The task: Word for word, repeat the data; no picture should appear in the result.

Available data:
((
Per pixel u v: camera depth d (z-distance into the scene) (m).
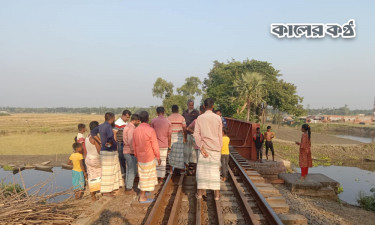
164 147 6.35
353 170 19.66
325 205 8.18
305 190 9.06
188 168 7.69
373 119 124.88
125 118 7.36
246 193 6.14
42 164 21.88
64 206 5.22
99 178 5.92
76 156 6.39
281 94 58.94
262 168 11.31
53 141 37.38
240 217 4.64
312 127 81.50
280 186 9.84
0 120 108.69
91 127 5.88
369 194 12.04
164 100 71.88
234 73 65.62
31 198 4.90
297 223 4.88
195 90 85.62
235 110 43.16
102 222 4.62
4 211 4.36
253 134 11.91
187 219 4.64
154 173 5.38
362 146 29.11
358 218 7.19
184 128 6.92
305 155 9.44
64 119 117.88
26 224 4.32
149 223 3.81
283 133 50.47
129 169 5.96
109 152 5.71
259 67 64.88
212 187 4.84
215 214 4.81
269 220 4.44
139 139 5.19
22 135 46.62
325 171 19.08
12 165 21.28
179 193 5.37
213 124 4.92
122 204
))
Answer below:
Per pixel u v: camera depth d (z-distance into the scene) (m).
164 147 6.35
353 170 19.66
325 205 8.18
305 190 9.06
188 168 7.69
373 119 124.88
125 118 7.36
246 193 6.14
42 164 21.88
64 206 5.22
99 178 5.92
76 156 6.39
281 94 58.94
262 168 11.31
53 141 37.38
240 217 4.64
312 127 81.50
280 186 9.84
0 120 108.69
91 127 5.88
369 194 12.04
164 100 71.88
234 73 65.62
31 198 4.90
297 223 4.88
195 90 85.62
235 110 43.16
102 222 4.62
4 211 4.36
253 134 11.91
187 219 4.64
154 173 5.38
362 146 29.11
358 218 7.19
184 128 6.92
305 155 9.44
64 119 117.88
26 224 4.32
149 223 3.81
283 133 50.47
129 169 5.96
109 152 5.71
259 67 64.88
212 187 4.84
215 214 4.81
269 220 4.44
139 139 5.19
22 135 46.62
325 171 19.08
12 165 21.28
179 193 5.37
213 124 4.92
122 204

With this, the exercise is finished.